In my party, we take a different view. And this is at the heart of the election. You are going to hear a lot in the next week. You have heard a lot in the last 30 days. 
 
But it is about choices. It's about a vision.
 
I suspect many of you think that the political system is broken - that no great difference, and nothing changes with your vote. But you see, the things that you think are really important - just going backwards, deteriorating in status, decaying.
 
This is what has been happening with the ABC. The constant attacks - despite the trust in the ABC, the loss of morale, the politics at the very top. It has an impact over time. 
 
We have an alternative vision - not just of the ABC, but of the nation. 
 
I don't think the future is as hard as the government makes out.
 
I don't think that the nation cannot afford to provide equal treatment to women. 
 
I don't think that the nation cannot afford to sort out people's penalty rates. 
 
I don't think that the nation cannot afford to give our young people a leg up when they're buying their first home.
 
I don't think that this nation cannot afford to close the gap between our First Australians and other Australians. 
 
I don't think that this country can find taking real action on climate change too hard. 
 
It is the exact opposite. You and millions of Australians want to know there is a choice, you want to know there is a plan, you want to know there is a sense of the big picture. 
 
We, in Labor, will help write a bigger story for Australia. 
 
We are not afraid to say that equal treatment of our First Australians is a good thing. 
 
We are not afraid to say that women and men should be paid the same thing. 
 
We are not afraid to say there should be more women in Parliament. 
 
We are not afraid to say that we will reform our tax system to stop rewarding those with vast masses of capital and make it harder for our fixed-income and income earners. 
 
There are choices.

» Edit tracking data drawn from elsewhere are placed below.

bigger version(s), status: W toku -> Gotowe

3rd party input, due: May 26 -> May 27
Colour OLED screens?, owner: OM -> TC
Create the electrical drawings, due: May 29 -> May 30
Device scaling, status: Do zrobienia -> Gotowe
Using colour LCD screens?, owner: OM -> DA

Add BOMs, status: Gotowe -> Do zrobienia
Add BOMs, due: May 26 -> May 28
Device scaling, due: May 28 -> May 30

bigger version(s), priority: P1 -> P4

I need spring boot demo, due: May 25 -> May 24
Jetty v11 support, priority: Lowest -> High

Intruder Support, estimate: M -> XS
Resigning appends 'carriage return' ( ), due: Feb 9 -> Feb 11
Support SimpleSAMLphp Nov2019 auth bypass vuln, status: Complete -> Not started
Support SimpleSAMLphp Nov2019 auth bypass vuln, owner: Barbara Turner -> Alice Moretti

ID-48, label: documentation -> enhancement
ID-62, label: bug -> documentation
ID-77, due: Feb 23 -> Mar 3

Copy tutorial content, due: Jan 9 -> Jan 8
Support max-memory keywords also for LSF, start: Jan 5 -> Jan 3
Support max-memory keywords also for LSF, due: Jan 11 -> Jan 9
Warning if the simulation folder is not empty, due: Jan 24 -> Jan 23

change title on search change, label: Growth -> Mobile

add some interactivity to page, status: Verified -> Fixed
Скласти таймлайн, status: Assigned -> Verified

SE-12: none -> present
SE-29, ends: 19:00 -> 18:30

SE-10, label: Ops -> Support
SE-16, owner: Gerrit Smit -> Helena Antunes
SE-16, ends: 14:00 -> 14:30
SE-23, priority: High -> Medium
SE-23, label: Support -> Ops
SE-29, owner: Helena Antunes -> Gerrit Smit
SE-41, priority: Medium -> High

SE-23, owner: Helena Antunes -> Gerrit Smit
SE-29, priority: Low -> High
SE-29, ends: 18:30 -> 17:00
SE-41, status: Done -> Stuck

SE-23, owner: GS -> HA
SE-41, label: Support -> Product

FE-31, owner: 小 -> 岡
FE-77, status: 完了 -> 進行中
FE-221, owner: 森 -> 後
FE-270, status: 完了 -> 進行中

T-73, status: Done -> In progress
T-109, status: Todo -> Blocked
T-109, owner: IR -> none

And we don't think that tackling climate change is too hard. In fact, we think that, if this Government gets re-elected, we will lose another three years on these big debates. 
 
This Government will always tell you what is wrong about us, but they have nothing good to say about themselves. 
 
I said yesterday in Cairns, the Liberals have to lose an election to learn that climate change is real. 
 
Today, here in Deakin Square here, today I say: the Liberals have to lose an election to learn, hands off the ABC!
 
Vote for change on May the 18th. Thank you very much.